A quick note: For those of you wondering if I forgot the November RGWR, I decided to wait until after the Disney tournament. That way I can cover the end of the PGA Tour year in November, then cover the end of the European Tour's Race to Dubai in December. I'll skip the January RGWR since there's little of importance during December and pick up again in February after a full month of 2013 tournaments.
I don't understand why GC isn't televising the Lorena Ochoa Invitational this week. After all, you'd think the rare Lorena sightings we get would warrant the attention, wouldn't you? As it is, we have to make do with the LPGA live leaderboard... and this week it tells an interesting story.
Michelle Wie is tied for the lead after the first round. Yes, you read that correctly... Michelle Wie.
Where has the Big Wiesy been all year? If you've followed the LPGA, you know that she's been struggling badly. She's had only one Top10 all year. And while it's tempting to blame it on her putting -- that's what the commentators generally do, isn't it? -- the fact is that Michelle's game in general hasn't been too good.
She's barely hit half her fairways and two-thirds of her GIR, and she gets up-and-down from the sand less than half the time so she's not scrambling well. She's taking 31.5 putts per round on average, which is bad when you aren't putting for birdie on every hole. Her scoring average is a whopping 73.62, which translates to only 15 rounds under par, only 7 in the 60s.
That just isn't going to get it done.
I know it's popular to bash Michelle right now, but I have a different view than most people. You see, if a golfer wins a major and their game tanks for a year or two, we chalk it up to "life changes" brought about the win. The poor golfer has to learn how to handle all these new demands on their time, etc. The effect of one week of golf is considered a perfectly acceptable excuse for a year of pitiful play.

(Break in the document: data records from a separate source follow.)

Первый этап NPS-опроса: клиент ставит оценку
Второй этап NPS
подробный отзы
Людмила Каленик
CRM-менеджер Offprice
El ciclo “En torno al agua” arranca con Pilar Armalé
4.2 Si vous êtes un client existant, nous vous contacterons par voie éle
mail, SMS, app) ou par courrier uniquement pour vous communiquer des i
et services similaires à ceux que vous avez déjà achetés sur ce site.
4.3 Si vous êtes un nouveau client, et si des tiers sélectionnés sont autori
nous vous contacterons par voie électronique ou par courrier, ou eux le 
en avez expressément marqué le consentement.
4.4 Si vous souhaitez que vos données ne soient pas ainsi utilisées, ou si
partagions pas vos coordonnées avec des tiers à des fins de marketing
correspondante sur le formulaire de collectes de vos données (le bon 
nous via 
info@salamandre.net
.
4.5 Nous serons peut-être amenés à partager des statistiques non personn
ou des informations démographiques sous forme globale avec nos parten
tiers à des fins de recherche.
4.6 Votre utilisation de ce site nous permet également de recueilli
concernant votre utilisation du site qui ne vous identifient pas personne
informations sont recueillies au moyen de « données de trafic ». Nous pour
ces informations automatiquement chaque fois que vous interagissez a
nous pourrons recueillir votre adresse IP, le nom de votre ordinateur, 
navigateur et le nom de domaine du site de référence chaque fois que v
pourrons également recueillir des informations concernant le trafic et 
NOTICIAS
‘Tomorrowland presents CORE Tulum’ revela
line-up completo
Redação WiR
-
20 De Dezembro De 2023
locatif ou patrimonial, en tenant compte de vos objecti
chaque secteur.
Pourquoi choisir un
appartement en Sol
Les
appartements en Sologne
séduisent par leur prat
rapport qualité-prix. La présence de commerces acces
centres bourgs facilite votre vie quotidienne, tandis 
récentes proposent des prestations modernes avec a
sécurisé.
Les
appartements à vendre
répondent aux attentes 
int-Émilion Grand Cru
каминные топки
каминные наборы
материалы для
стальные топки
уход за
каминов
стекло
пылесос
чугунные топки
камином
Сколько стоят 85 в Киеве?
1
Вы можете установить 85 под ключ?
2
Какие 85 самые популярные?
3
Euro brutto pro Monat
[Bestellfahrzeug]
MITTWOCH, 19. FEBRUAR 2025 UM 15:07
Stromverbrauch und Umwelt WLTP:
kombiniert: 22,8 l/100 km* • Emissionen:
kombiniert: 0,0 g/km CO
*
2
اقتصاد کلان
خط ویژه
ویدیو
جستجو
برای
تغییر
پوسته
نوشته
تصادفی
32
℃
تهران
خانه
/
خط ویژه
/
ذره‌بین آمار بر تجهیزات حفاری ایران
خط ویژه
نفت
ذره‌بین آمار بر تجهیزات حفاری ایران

Yet, for some reason I can't understand, completing a degree at Stanford while trying to maintain a golf career isn't considered "life-changing" enough to explain a year of poor play. Call me stupid if you want, but I believe it's much harder to adjust from a life at college to a life on Tour than it is to learn how to say "no" a bit more often to people who want more of your time.
The guy who wins a major has more people asking for his or her time. The college graduate has just had every routine in their life uprooted, and now has to develop a whole new plan of attack for their life.
If anything, I suspect Michelle has been trying too hard. For us mere mortals, it's hard to imagine that being gifted -- being a prodigy at something -- doesn't mean you have it all together. Nobody is born with the whole package; there's always something -- usually several very important somethings -- that still need to be developed. And it's rare that the people around you recognize those missing intangibles and focus on helping you develop them. That's the reason so few prodigies ever reach their potential... or, if they do, they eventually crash and burn.
Fortunately, Michelle hasn't crashed and burned. She's turned out to be a fairly-well-adjusted young adult, despite the constant criticism she grew up with. (Imagine trying to survive your teenage years with the mass media criticizing every move YOU made!) And now, starting with the Ricoh Women's British Open, Michelle has shown some improvement, posting 7 of her under-par rounds and 2 of her sub-60 rounds late in the year -- nearly half of her good rounds are in her last 5 events. And, of course, she added a 66 Thursday.
Will Michelle be able to bring this tournament home? I don't know. But she's managed to keep in a good frame of mind during most of her struggles this year, and she's finally showing some improvement.
I'm certainly rooting for her... and it would suit GC right if they missed it because they didn't televise the event.